Like much of my drowning-in-debt “strategy 2” student loan comrades, I didn’t think twice about diving straight into a master’s degree, bright-eyed and fresh out of my undergraduate course in 2021.

To say I was naive to the extra monetary burden would be an understatement. Even less did I think that, 4 years after finishing my master’s, I ‘d be utilizing the cost savings cash I have actually built up– which I ‘d planned to put towards a deposit to purchase my very first property– to repay my postgraduate loan in full. And yet here I am.This month, in action to the row over countless graduates caught by ballooning financial obligations, the government revealed a 6% cap on rates of interest for strategy 2 undergraduate and “strategy 3” postgraduate loan repayments from 1 September this year.Lucy O’Brien’s master’s loan could have cost her more than ₤ 18,500.

This will provide slight relief to higher earners– those on salaries of ₤ 52,885 or more– who are now paying the maximum rates of interest of 6.2% on their undergraduate loan, along with a more 6.2% on postgraduate loan repayments.However, it was verified

this week that a lot of strategy 2 graduates will still see their interest rate rise in September because of the method it is connected to inflation. In easy terms, the strategy 2 people presently pay between 3.2% and 6.2 %, however this will rise to between 4.1% and 6%. The statement of a rate of interest cap came after months of mounting outrage from thousands of graduates like me, who, regardless of having consistent work and beginning to make large month-to-month repayments since finishing, are caught in a trainee loan” debt trap”where the interest being added dwarfs any headway we make.In the wake of the loans furore, I make sure I wasn’t the only graduate

that– perhaps for the first time– gone to the Student Finance website to examine my remaining financial obligation balance.When I did, I was surprised to see that the quantity I still had to pay back had actually increased from my initial overall loaning of ₤ 51,529 to ₤ 65,879. double quotation mark Though I had at first borrowed ₤ 11,570 and have actually repaid approximately ₤ 2,000, I

still owed ₤ 12,737 My master’s loan, in particular, stood apart– perhaps because I thought that after 3 years of constant repayments, I would have at least made a damage in this

smaller sized loan. Evidently not: though I had actually initially borrowed ₤ 11,570 and have actually paid back around ₤ 2,000, I still owed ₤ 12,737. I calculated that if I continued to pay my master’s loan off regular monthly, assuming I stayed on the very same salary and the cap remained at 6%, it would take me till mid-2034 to

clear it, and I would turn over a total of approximately ₤ 7,000 in interest. Essentially, my master’s degree would end up costing me more than ₤ 18,500. So, knowing that my undergraduate financial obligation was merely too huge to deal with, I decided rather to begin clearing my postgraduate loan.At the start of the year, I withdrew a few of my savings initially put away for a house deposit and made a lump-sum payment of ₤ 6,000 (about half of the present total).

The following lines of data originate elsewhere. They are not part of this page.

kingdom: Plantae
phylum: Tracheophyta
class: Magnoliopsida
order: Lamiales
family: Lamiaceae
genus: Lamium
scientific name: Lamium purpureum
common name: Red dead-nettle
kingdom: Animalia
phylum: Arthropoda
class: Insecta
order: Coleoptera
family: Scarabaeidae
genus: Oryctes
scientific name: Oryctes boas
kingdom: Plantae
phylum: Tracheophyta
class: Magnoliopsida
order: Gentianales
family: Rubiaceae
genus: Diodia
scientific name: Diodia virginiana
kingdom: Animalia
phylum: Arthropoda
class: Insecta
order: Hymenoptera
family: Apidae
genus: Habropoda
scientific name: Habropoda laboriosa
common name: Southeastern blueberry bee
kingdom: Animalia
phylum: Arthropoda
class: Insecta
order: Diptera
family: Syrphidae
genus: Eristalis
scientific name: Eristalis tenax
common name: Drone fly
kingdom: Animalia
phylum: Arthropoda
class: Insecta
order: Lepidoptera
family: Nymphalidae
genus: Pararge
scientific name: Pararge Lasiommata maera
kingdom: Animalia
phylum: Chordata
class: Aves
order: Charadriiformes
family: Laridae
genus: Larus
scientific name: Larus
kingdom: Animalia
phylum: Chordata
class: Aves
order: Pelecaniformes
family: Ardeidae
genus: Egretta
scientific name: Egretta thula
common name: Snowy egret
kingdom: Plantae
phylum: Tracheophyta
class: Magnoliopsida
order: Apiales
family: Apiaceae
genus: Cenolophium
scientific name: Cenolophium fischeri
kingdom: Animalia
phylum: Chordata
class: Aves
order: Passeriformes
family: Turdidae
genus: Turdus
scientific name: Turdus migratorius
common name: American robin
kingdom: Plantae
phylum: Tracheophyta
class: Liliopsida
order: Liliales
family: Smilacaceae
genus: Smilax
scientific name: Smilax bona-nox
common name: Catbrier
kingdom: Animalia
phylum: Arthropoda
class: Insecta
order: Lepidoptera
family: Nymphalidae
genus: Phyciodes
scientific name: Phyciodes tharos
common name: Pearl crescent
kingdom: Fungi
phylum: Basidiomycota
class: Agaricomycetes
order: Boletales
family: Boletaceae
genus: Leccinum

I’m planning to do the exact same thing at the end of 2026, so that by this time next year I should be completely rid of my postgraduate loan. You may be believing: is it worth it?The brief response is yes.

There’s a typical theme among us finishes: out of sight, out of mind. Great deals of us, myself consisted of, tend to view our ever-increasing financial obligation as just a fact of life, safe in the knowledge that in thirty years

it will be crossed out anyway.double quotation mark Trainee loan repayments concern our pay cheques on a monthly basis yet continue to make no concrete dent on our pumping up financial obligation However the truth is that it’s crippling us economically. As the cost of living and increasing inflation continue to make life for youths in Britain progressively challenging, trainee loan repayments problem our pay cheques every month yet continue to make no tangible damage on our inflating debt.The worst part is, I remain in a better position than the majority of

. I took out the minimum amount of maintenance loan(along with the standard tuition cost loans) throughout my undergraduate degree after getting an academic scholarship, and returned to my family home to work alongside studying my MA in London.I have lots of buddies that, quickly enough if not currently, will be more than ₤ 100,000 in student loan debt.So, while I may have postponed purchasing a house for another year, it makes good sense in the long term. Not only will I be conserving thousands in interest, it also implies my income will get a healthy increase when devoid of the monthly postgrad loan deduction– cash which I can then return towards building a deposit. This post was amended on 28 April 2026. An inaccurate referral that stated settling trainee financial obligation would

help with your credit rating has actually been removed: student loans do not appear on credit reports and do not affect your credit rating.